Alors que le règlement est sur le point d’être finalisé, l’Allemagne a officiellement proposé d’empêcher les grandes entreprises technologiques américaines, notamment Apple, Amazon, Google et Meta, d’accéder au système. Un document allemand, partagé avec d’autres pays de l’UE et consulté par le Financial Times, expose les raisons de l’exclusion proposée. Le document indique que cette décision visait à « promouvoir le développement d’un écosystème financier numérique de l’UE, à garantir des conditions de concurrence équitables et à protéger la souveraineté numérique des consommateurs ».

Les groupes de pression représentant les entreprises technologiques américaines ont répondu à la proposition allemande. Ils affirment que ce sont les « banques historiques », et non les entreprises technologiques, qui sont les véritables gardiens des données financières. Les groupes ont également averti que restreindre l’accès à la FiDA pourrait aggraver les tensions commerciales actuelles entre l’Europe et les États-Unis.
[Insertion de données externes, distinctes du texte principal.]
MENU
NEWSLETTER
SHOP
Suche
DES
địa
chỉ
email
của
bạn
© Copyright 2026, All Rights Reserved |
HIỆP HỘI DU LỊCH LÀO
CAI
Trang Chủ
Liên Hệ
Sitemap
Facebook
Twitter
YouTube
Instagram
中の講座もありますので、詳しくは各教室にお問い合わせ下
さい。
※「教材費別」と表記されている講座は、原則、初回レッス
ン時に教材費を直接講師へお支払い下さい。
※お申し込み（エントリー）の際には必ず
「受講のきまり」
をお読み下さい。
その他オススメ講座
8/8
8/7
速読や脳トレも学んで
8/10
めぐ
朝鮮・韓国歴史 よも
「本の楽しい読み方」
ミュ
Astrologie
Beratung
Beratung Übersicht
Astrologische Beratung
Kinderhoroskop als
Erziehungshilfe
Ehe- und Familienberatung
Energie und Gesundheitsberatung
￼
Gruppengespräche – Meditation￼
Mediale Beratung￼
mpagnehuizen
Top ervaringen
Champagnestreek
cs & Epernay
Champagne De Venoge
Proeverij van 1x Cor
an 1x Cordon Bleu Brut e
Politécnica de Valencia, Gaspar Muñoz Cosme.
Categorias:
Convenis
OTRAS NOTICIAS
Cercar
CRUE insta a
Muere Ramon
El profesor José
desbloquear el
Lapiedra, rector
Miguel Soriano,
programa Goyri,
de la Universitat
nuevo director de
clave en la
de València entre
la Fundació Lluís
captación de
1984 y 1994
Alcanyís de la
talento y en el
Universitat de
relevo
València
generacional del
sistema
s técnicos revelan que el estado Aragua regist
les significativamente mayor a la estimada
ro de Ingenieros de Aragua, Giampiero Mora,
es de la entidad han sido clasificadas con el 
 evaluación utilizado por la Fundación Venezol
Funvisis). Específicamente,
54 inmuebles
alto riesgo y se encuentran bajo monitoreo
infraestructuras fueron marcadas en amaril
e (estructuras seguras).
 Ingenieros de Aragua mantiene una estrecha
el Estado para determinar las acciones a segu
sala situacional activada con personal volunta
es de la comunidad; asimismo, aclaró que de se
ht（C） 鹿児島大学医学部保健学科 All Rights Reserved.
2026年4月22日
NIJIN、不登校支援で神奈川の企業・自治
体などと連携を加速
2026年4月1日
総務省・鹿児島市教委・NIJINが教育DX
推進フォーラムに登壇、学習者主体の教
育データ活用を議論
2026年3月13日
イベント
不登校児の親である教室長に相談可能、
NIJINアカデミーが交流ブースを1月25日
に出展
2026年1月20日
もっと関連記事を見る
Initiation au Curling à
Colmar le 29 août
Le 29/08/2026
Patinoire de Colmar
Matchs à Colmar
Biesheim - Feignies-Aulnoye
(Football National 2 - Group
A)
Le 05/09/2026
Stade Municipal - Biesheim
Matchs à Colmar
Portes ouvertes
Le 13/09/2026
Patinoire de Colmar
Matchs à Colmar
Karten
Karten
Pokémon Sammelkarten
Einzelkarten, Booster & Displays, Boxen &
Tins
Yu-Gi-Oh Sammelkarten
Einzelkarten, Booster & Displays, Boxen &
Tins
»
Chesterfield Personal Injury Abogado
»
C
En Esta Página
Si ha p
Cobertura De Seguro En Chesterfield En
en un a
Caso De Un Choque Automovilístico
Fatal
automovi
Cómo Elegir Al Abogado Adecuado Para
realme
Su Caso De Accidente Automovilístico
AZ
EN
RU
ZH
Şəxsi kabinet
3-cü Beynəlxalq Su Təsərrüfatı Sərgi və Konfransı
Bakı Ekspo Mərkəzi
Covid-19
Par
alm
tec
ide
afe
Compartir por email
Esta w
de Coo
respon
Le débat a lieu alors que l’ancien président américain Donald Trump a publiquement mis en garde contre d’éventuelles représailles contre des pays qui, selon lui, ciblent les entreprises américaines. Dans une déclaration sur Truth Social le mois dernier, Trump a menacé d’imposer des droits de douane, en écrivant : “‘En tant que président des États-Unis, je tiendrai tête aux pays qui attaquent nos incroyables entreprises technologiques américaines. Les taxes numériques, la législation sur les services numériques et les réglementations sur les marchés numériques sont toutes conçues pour nuire ou discriminer la technologie américaine.'”

Les négociations sur la réglementation FiDA entreraient dans leur phase finale dans les semaines à venir. Selon des sources diplomatiques consultées par le Financial Times, les grandes entreprises technologiques américaines sont confrontées à une « défaite presque certaine », suggérant que leur exclusion du système est l’issue probable.